- _Exercise_
This exercise calls for the data below to be retyped exactly, minus any images.

- _Exercise inputs_
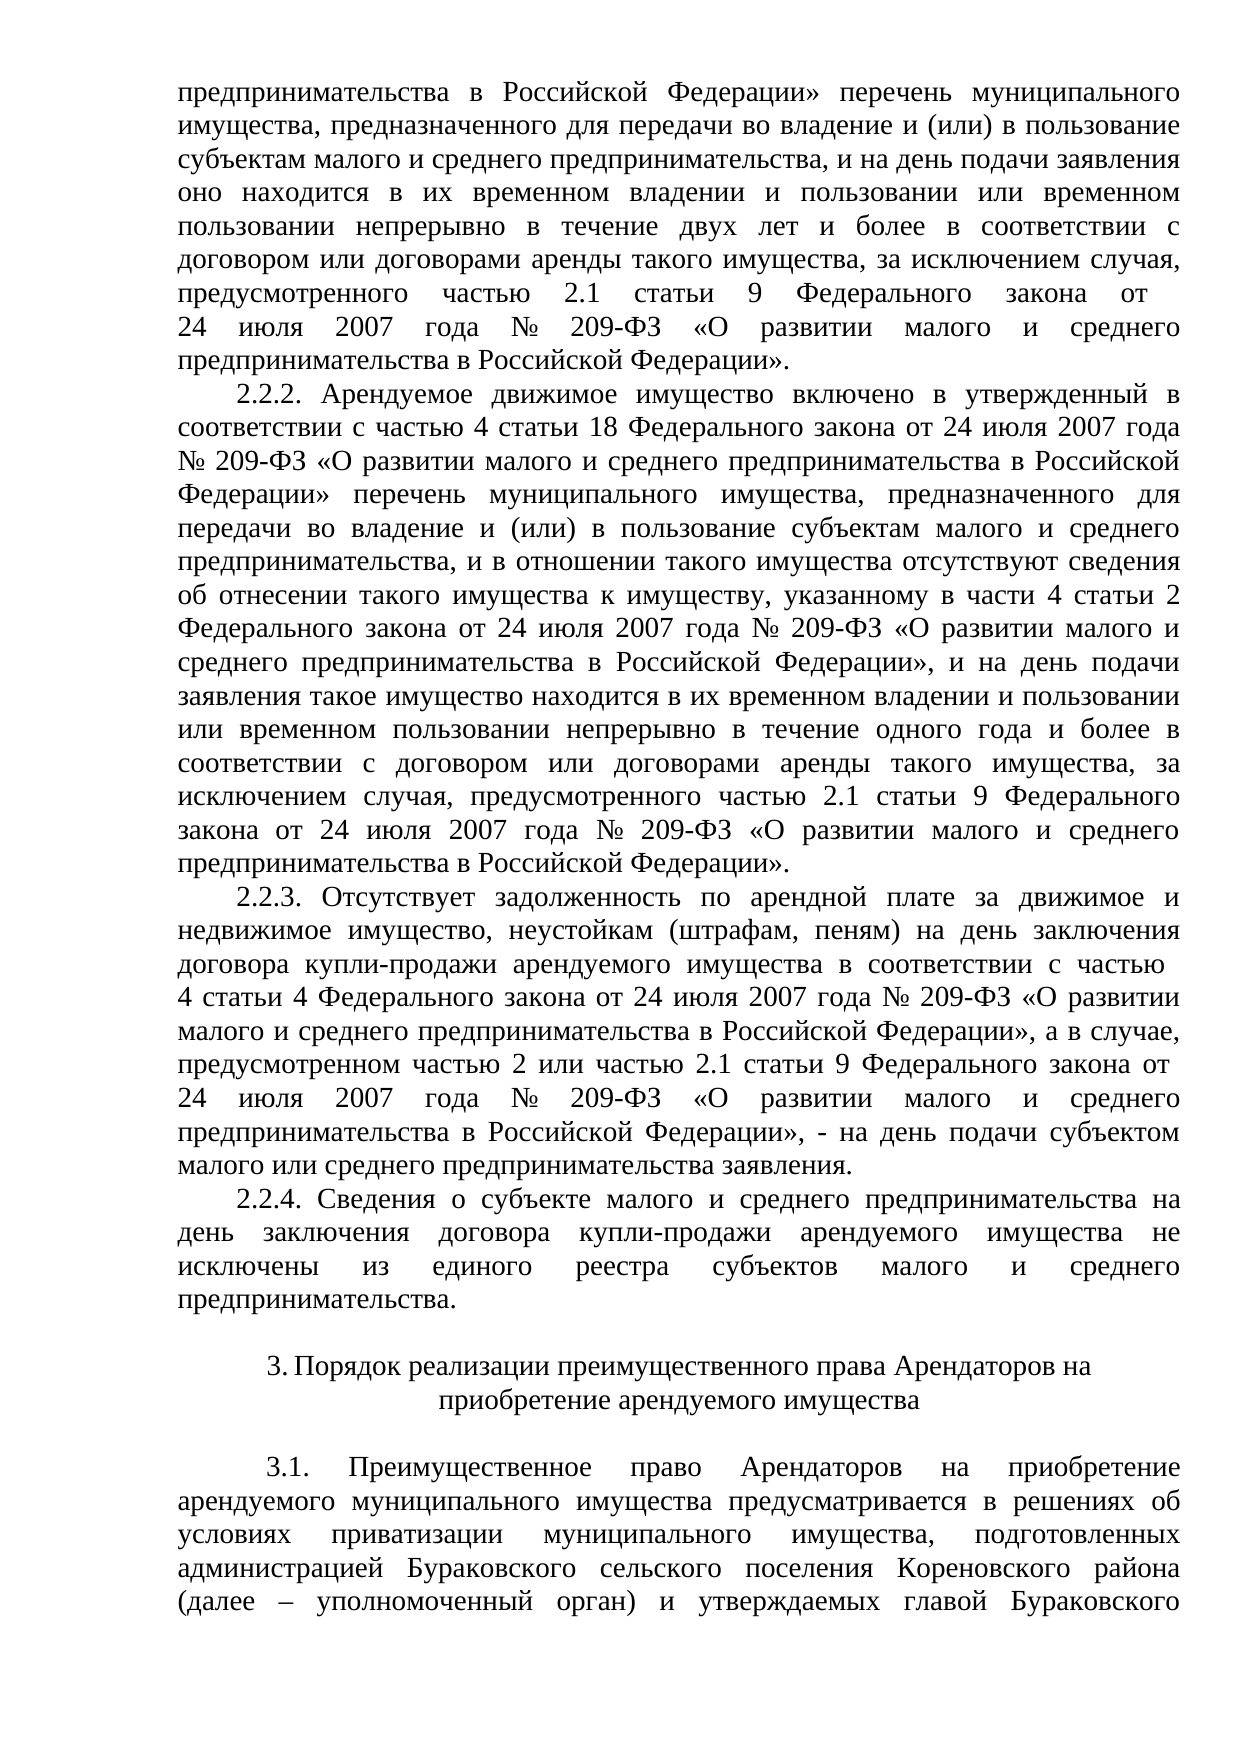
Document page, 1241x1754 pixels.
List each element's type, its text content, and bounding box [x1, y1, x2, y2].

text 3. Порядок реализации преимущественного права Арендаторов на приобретение арендуемого имущества [177, 1348, 1181, 1416]
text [177, 1449, 1181, 1617]
text 2.2.4. Сведения о субъекте малого и среднего предпринимательства на день заключения договора купли-продажи арендуемого имущества не исключены из единого реестра субъектов малого и среднего предпринимательства. [177, 1181, 1181, 1315]
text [177, 74, 1181, 376]
text 2.2.3. Отсутствует задолженность по арендной плате за движимое и недвижимое имущество, неустойкам (штрафам, пеням) на день заключения договора купли-продажи арендуемого имущества в соответствии с частью 4 статьи 4 Федерального закона от 24 июля 2007 года № 209-ФЗ «О развитии малого и среднего предпринимательства в Российской Федерации», а в случае, предусмотренном частью 2 или частью 2.1 статьи 9 Федерального закона от 24 июля 2007 года № 209-ФЗ «О развитии малого и среднего предпринимательства в Российской Федерации», - на день подачи субъектом малого или среднего предпринимательства заявления. [177, 879, 1181, 1181]
text 2.2.2. Арендуемое движимое имущество включено в утвержденный в соответствии с частью 4 статьи 18 Федерального закона от 24 июля 2007 года № 209-ФЗ «О развитии малого и среднего предпринимательства в Российской Федерации» перечень муниципального имущества, предназначенного для передачи во владение и (или) в пользование субъектам малого и среднего предпринимательства, и в отношении такого имущества отсутствуют сведения об отнесении такого имущества к имуществу, указанному в части 4 статьи 2 Федерального закона от 24 июля 2007 года № 209-ФЗ «О развитии малого и среднего предпринимательства в Российской Федерации», и на день подачи заявления такое имущество находится в их временном владении и пользовании или временном пользовании непрерывно в течение одного года и более в соответствии с договором или договорами аренды такого имущества, за исключением случая, предусмотренного частью 2.1 статьи 9 Федерального закона от 24 июля 2007 года № 209-ФЗ «О развитии малого и среднего предпринимательства в Российской Федерации». [177, 376, 1181, 879]
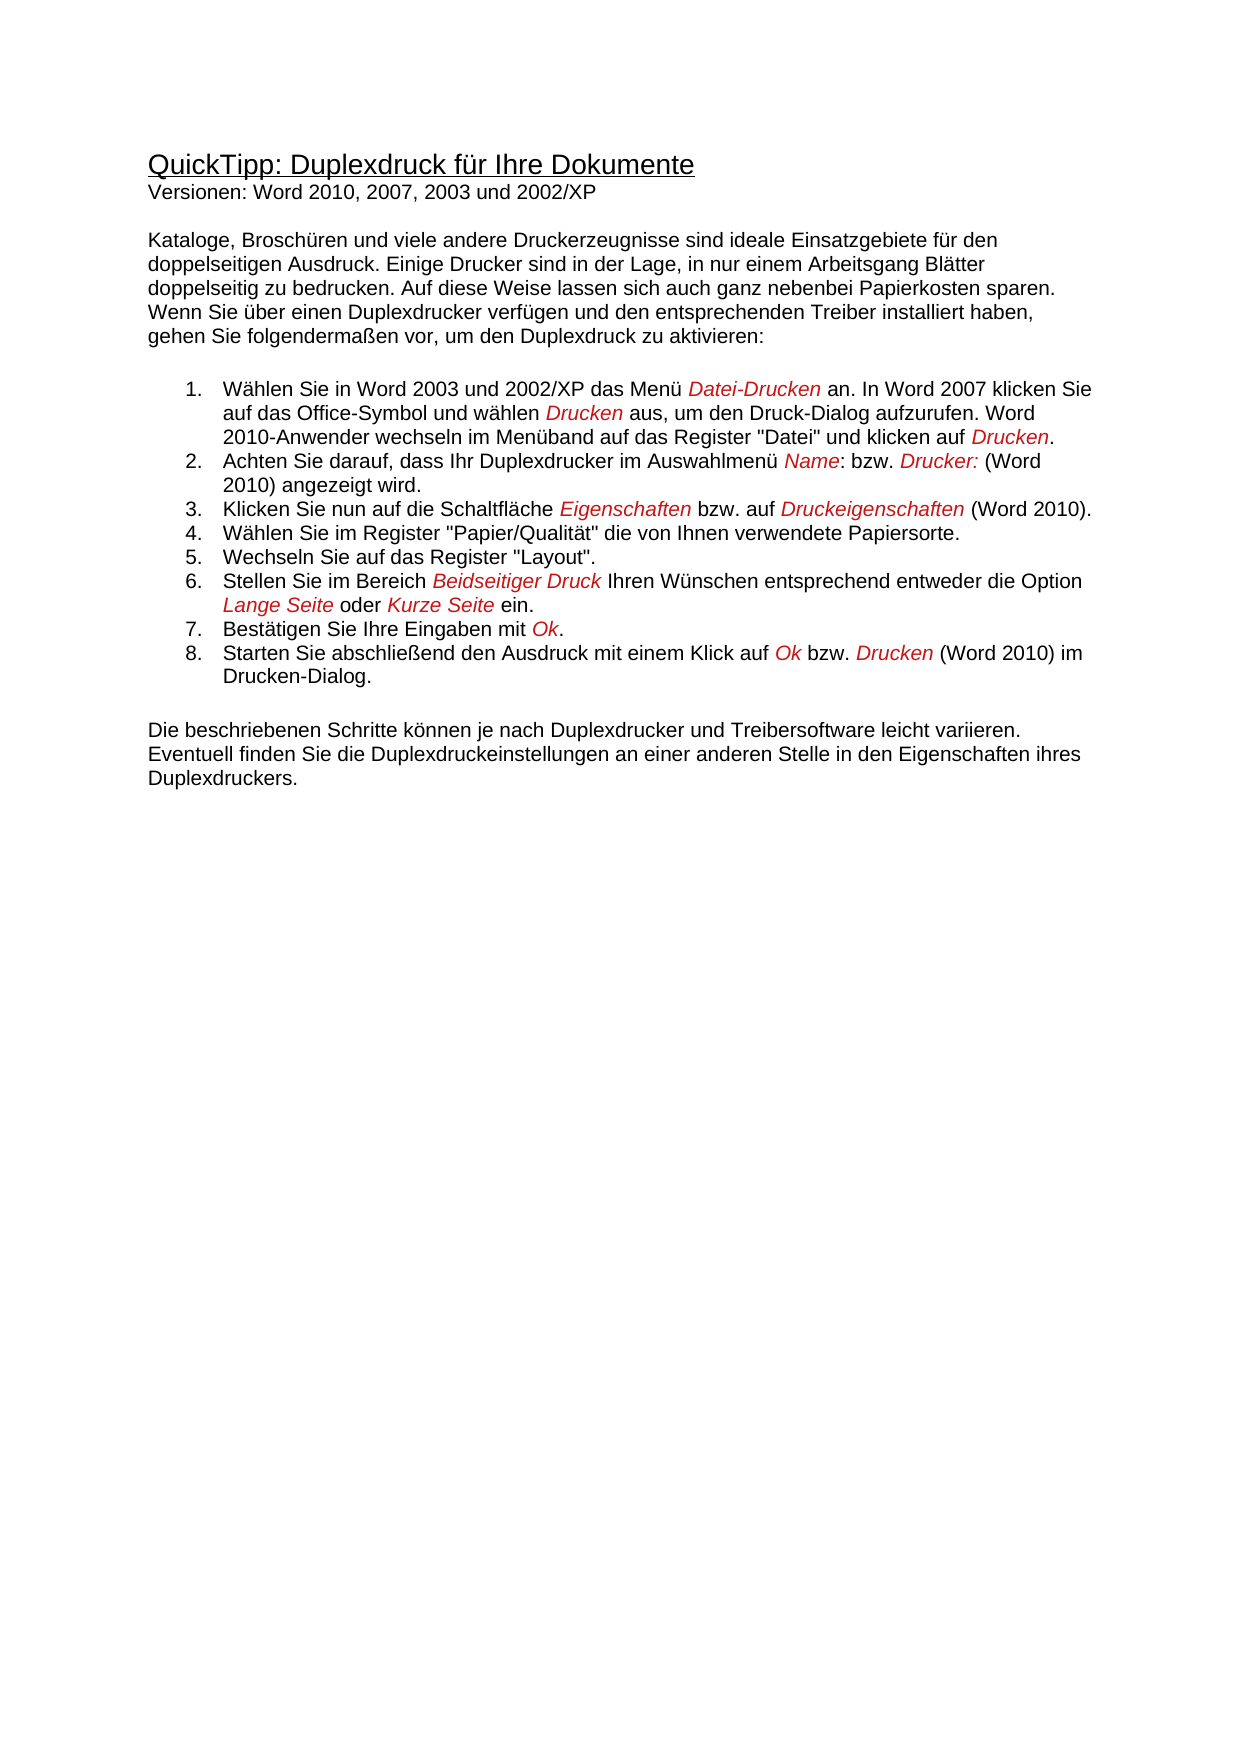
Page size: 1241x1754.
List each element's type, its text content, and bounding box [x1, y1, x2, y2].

- _Answer below_
Document page, 1241x1754 pixels.
List each element's type, its text content, and bounding box [x1, y1, x2, y2].

text 3. Порядок реализации преимущественного права Арендаторов на приобретение арендуемого имущества [177, 1348, 1181, 1416]
text [177, 1449, 1181, 1617]
text 2.2.4. Сведения о субъекте малого и среднего предпринимательства на день заключения договора купли-продажи арендуемого имущества не исключены из единого реестра субъектов малого и среднего предпринимательства. [177, 1181, 1181, 1315]
text [177, 74, 1181, 376]
text 2.2.3. Отсутствует задолженность по арендной плате за движимое и недвижимое имущество, неустойкам (штрафам, пеням) на день заключения договора купли-продажи арендуемого имущества в соответствии с частью 4 статьи 4 Федерального закона от 24 июля 2007 года № 209-ФЗ «О развитии малого и среднего предпринимательства в Российской Федерации», а в случае, предусмотренном частью 2 или частью 2.1 статьи 9 Федерального закона от 24 июля 2007 года № 209-ФЗ «О развитии малого и среднего предпринимательства в Российской Федерации», - на день подачи субъектом малого или среднего предпринимательства заявления. [177, 879, 1181, 1181]
text 2.2.2. Арендуемое движимое имущество включено в утвержденный в соответствии с частью 4 статьи 18 Федерального закона от 24 июля 2007 года № 209-ФЗ «О развитии малого и среднего предпринимательства в Российской Федерации» перечень муниципального имущества, предназначенного для передачи во владение и (или) в пользование субъектам малого и среднего предпринимательства, и в отношении такого имущества отсутствуют сведения об отнесении такого имущества к имуществу, указанному в части 4 статьи 2 Федерального закона от 24 июля 2007 года № 209-ФЗ «О развитии малого и среднего предпринимательства в Российской Федерации», и на день подачи заявления такое имущество находится в их временном владении и пользовании или временном пользовании непрерывно в течение одного года и более в соответствии с договором или договорами аренды такого имущества, за исключением случая, предусмотренного частью 2.1 статьи 9 Федерального закона от 24 июля 2007 года № 209-ФЗ «О развитии малого и среднего предпринимательства в Российской Федерации». [177, 376, 1181, 879]
Page size: 1241x1754.
List each element's type, its text content, and bounding box [x1, y1, x2, y2].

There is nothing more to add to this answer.